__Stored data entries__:
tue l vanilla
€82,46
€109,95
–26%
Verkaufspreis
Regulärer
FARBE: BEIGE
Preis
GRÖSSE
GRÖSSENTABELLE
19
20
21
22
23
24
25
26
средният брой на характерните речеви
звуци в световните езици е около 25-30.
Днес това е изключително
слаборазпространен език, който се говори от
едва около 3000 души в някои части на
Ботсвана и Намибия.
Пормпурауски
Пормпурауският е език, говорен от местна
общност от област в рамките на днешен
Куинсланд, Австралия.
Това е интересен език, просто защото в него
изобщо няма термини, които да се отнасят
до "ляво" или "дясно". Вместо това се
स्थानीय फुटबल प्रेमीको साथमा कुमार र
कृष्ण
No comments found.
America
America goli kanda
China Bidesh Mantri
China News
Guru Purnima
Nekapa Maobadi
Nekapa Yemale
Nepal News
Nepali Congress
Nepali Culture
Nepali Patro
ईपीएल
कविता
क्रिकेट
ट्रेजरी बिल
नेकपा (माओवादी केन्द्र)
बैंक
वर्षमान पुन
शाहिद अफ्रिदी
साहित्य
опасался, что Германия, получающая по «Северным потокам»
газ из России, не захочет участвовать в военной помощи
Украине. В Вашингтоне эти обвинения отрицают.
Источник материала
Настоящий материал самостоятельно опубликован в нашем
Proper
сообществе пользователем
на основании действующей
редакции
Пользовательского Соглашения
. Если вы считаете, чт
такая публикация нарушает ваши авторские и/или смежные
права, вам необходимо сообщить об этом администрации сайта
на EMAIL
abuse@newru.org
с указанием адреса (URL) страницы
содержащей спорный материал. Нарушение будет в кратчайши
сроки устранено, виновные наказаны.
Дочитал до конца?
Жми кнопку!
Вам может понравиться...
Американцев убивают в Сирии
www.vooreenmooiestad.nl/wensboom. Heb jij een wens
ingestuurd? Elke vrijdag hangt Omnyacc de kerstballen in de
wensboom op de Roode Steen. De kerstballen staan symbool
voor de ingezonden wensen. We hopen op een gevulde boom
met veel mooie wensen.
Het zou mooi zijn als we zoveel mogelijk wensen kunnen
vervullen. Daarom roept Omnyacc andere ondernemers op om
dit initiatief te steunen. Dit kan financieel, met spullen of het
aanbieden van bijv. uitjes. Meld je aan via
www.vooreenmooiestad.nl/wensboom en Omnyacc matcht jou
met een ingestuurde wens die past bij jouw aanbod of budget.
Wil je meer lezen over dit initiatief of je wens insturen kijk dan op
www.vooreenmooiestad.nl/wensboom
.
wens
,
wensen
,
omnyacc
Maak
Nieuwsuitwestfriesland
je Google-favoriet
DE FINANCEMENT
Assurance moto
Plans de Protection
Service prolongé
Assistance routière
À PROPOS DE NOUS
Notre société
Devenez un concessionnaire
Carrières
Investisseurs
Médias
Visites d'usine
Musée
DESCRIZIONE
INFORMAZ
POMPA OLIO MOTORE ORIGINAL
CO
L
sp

__Task statement__:
The lines needed are the ones from the first line of the entries through the line that contains "Ботсвана и Намибия.", given again without any change.

__Task output__:
tue l vanilla
€82,46
€109,95
–26%
Verkaufspreis
Regulärer
FARBE: BEIGE
Preis
GRÖSSE
GRÖSSENTABELLE
19
20
21
22
23
24
25
26
средният брой на характерните речеви
звуци в световните езици е около 25-30.
Днес това е изключително
слаборазпространен език, който се говори от
едва около 3000 души в някои части на
Ботсвана и Намибия.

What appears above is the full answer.